The Zeppelin-Lindau CS.I was a German single-engined reconnaissance seaplane with a low-wing monoplane layout.

==Development==
In 1918, Claude Dornier, working at the time at the Zeppelin factory in Lindau, proposed a reconnaissance seaplane to replace the Hansa-Brandenburg W.29. During flight tests, it became clear that the power of the power plant was insufficient and the engine was replaced by an 195 hp Benz Bz.IIIbo water-cooled V-8 engine. Nonetheless, test flights were discontinued following the World War I armistice.

==Design==
The CS.I was a twin float all-metal seaplane with a monocoque fuselage, initially powered by a 170 hp Mercedes D.IIIa six-cylinder in-line water-cooled engine.
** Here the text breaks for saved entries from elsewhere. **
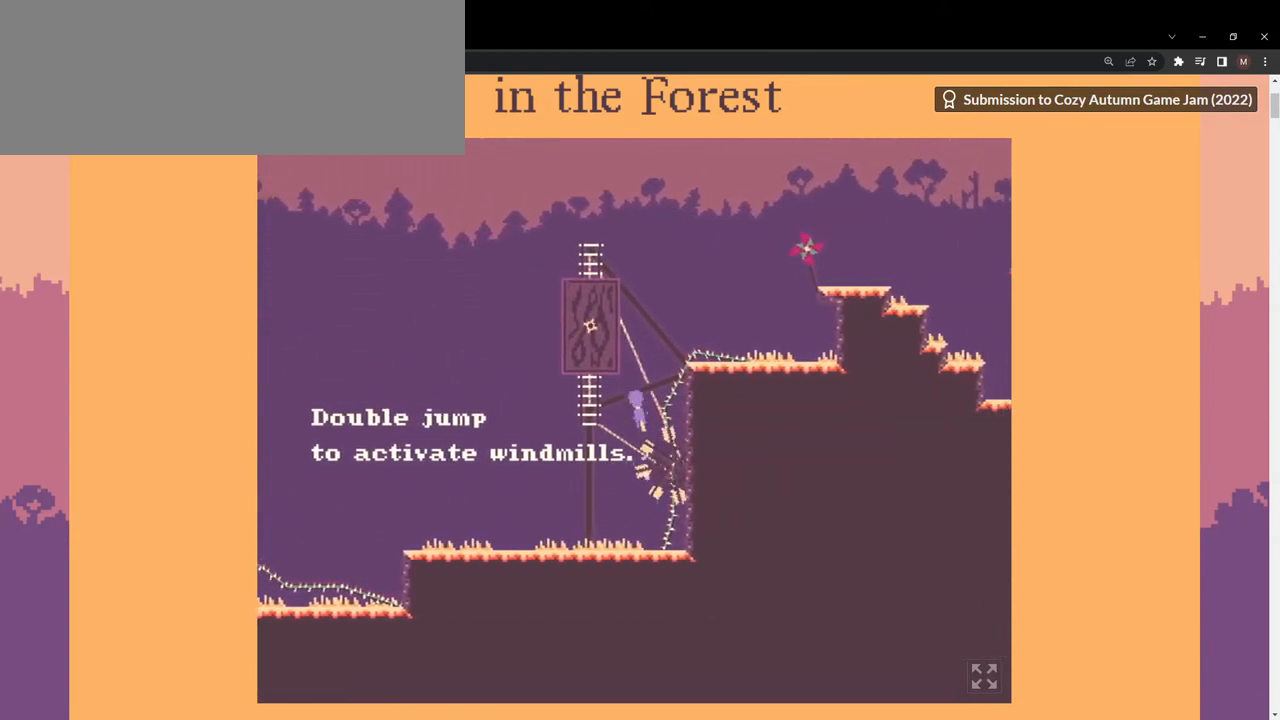
{"keys": ["a", "d", "space"], "events": [[33, "a", "up"], [67, "space", "up"], [333, "a", "down"], [500, "d", "down"], [500, "space", "down"]]}
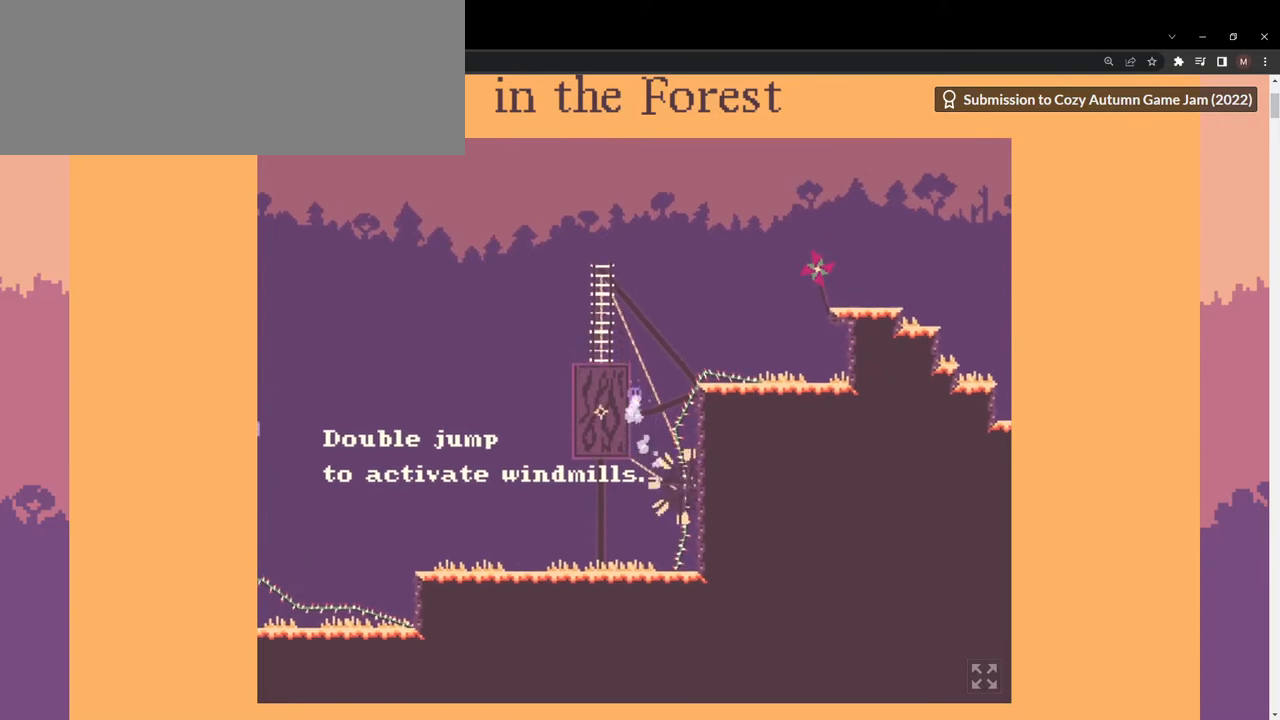
{"keys": ["d", "w"], "events": [[67, "a", "up"], [333, "w", "down"], [433, "space", "up"]]}
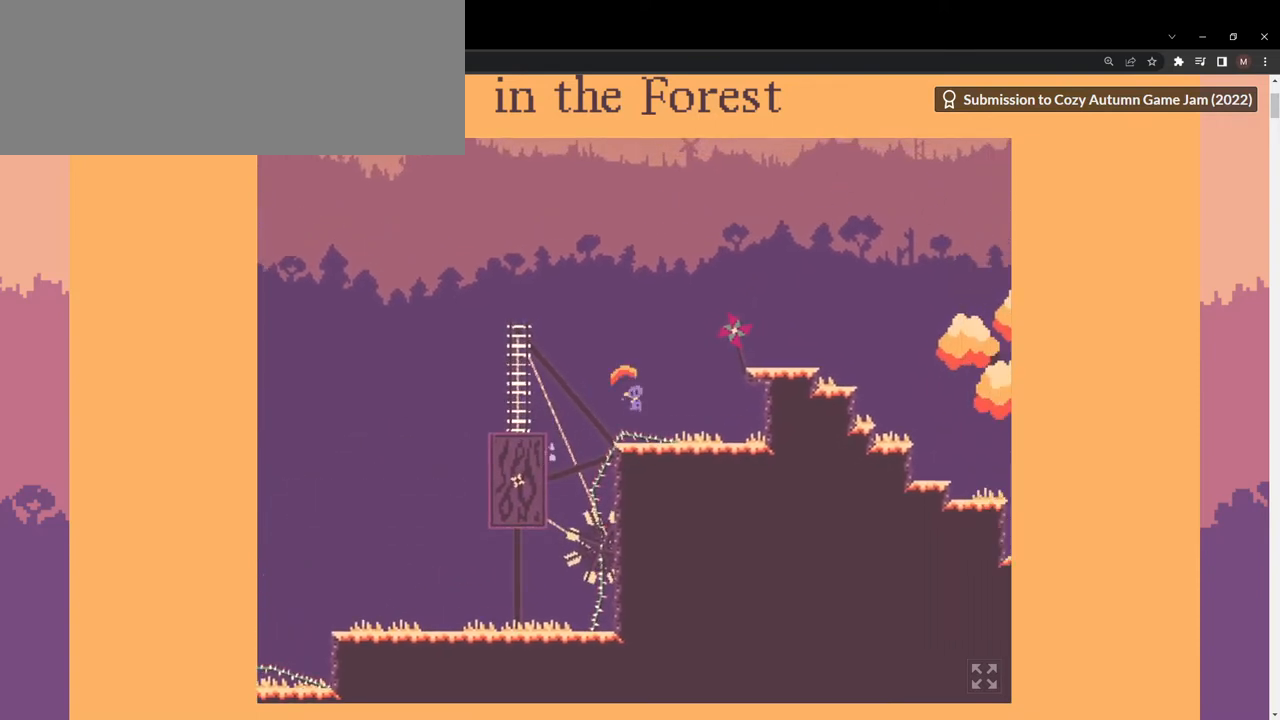
{"keys": [], "events": [[167, "w", "up"], [267, "s", "down"], [300, "d", "up"], [300, "s", "up"]]}
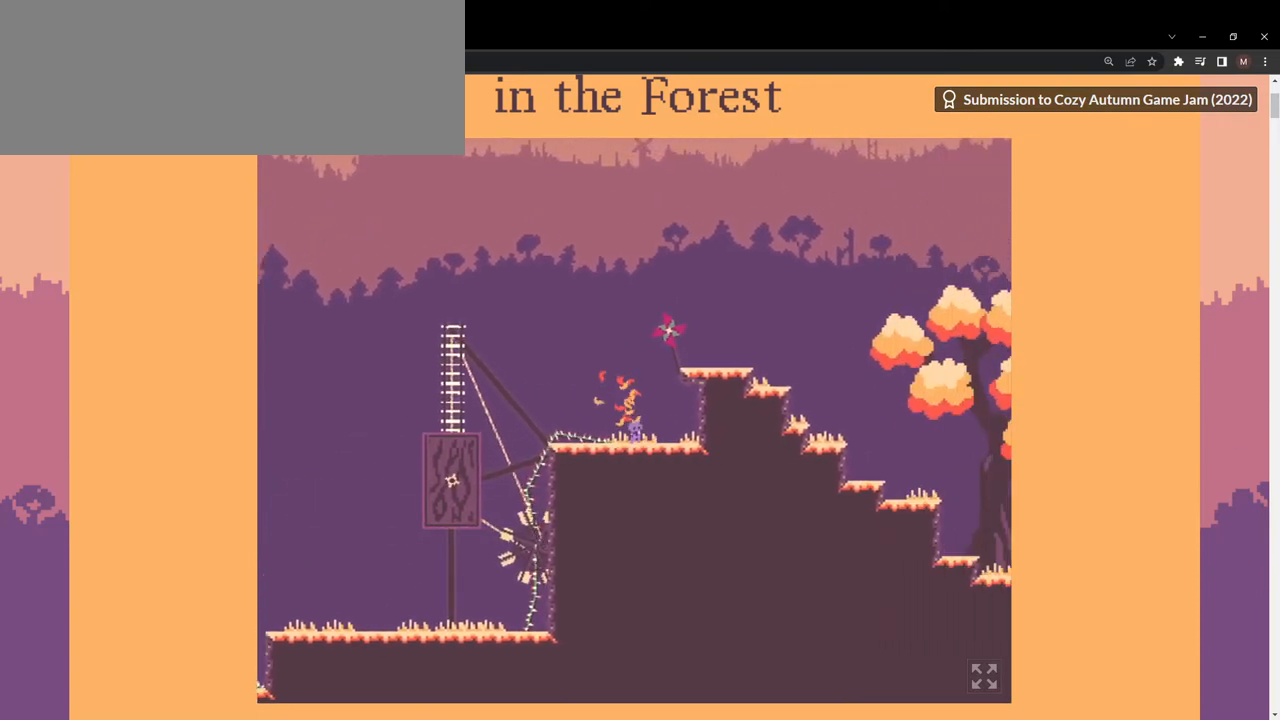
{"keys": ["d"], "events": [[100, "d", "down"], [100, "space", "down"], [167, "space", "up"], [233, "space", "down"], [367, "space", "up"]]}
Armament consisted of a fixed forward-firing, synchronised 7.92 mm LMG 08/15 Spandau machine gun and a flexibly mounted 7.92 mm Parabellum MG 14 machine-gun in the rear cockpit.

==Bibliography==
- "German Aircraft of the First World War" (1987)
- Herris, Jack (2012). "German Seaplane Fighters of WWI: A Centennial Perspective on Great War Seaplanes"
- Schmeelke, Michael (2020). "Zeppelin-Lindau Aircraft of WWI: Claude Dornier's Metal Airplanes 1914–1919"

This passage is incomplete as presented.